Given data:
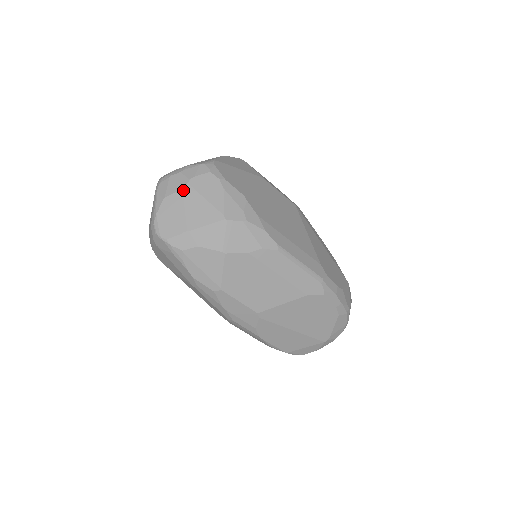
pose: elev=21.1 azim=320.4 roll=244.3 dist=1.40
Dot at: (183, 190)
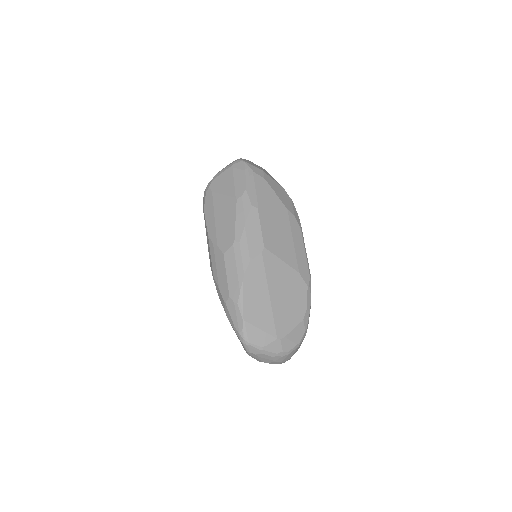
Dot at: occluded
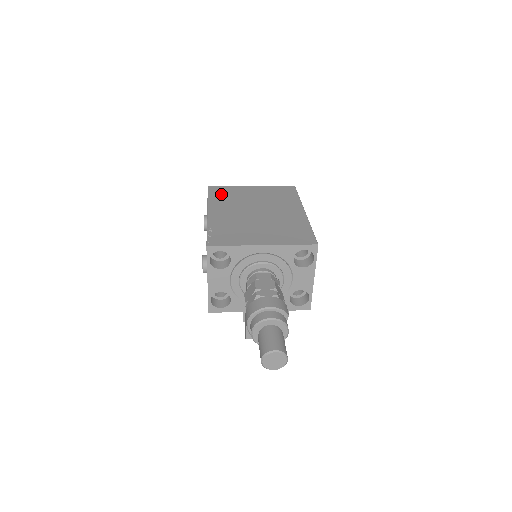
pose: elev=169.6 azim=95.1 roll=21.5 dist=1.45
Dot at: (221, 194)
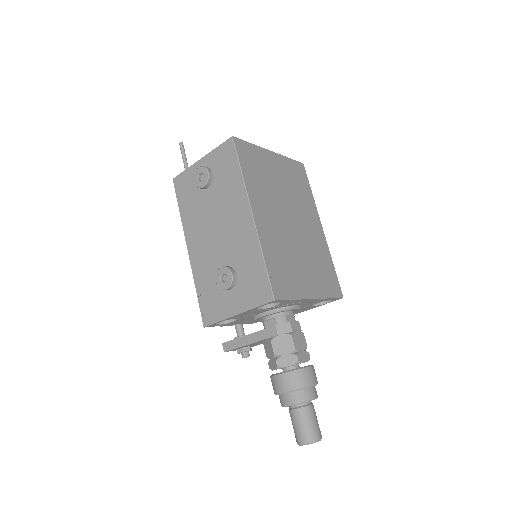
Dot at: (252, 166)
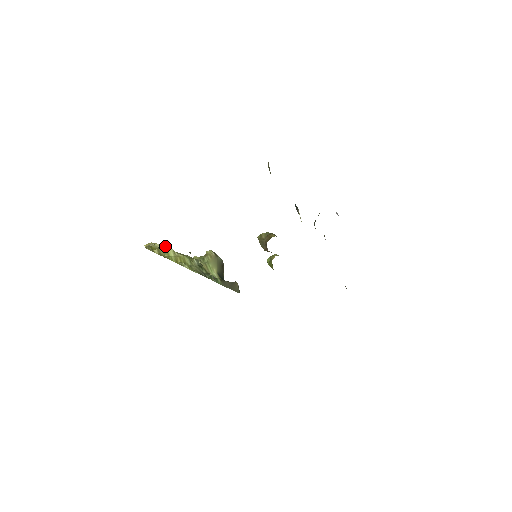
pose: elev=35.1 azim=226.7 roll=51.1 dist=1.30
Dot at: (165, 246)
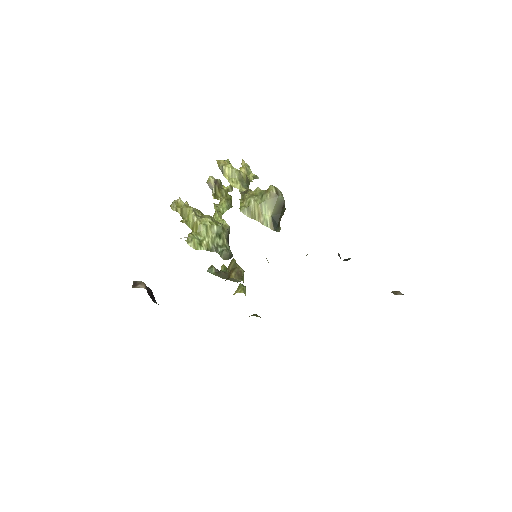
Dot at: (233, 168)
==
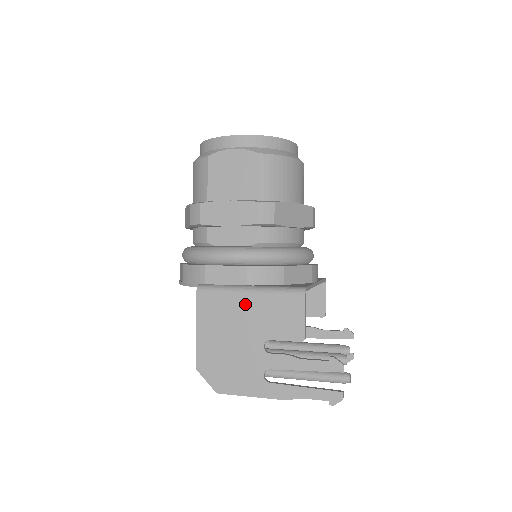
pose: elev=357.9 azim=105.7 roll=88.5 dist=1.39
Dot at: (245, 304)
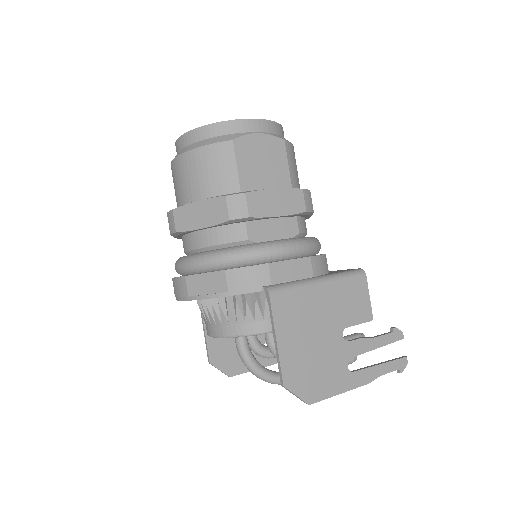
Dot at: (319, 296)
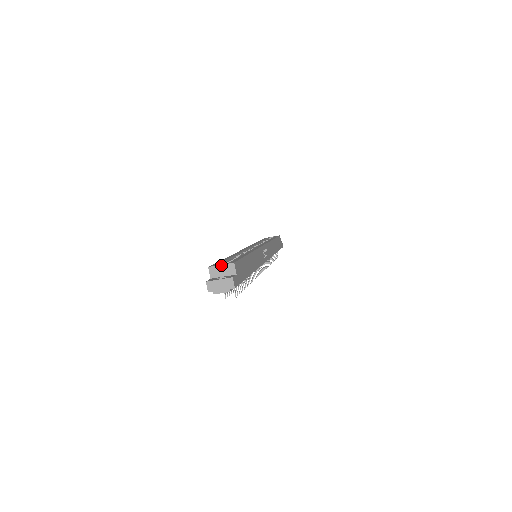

Do this:
List every line of the data above that contains the string "elev".

The solution:
pose: elev=21.1 azim=320.4 roll=244.3 dist=1.40
pose: elev=169.6 azim=95.1 roll=21.5 dist=1.45
pose: elev=35.1 azim=226.7 roll=51.1 dist=1.30
pose: elev=357.9 azim=105.7 roll=88.5 dist=1.39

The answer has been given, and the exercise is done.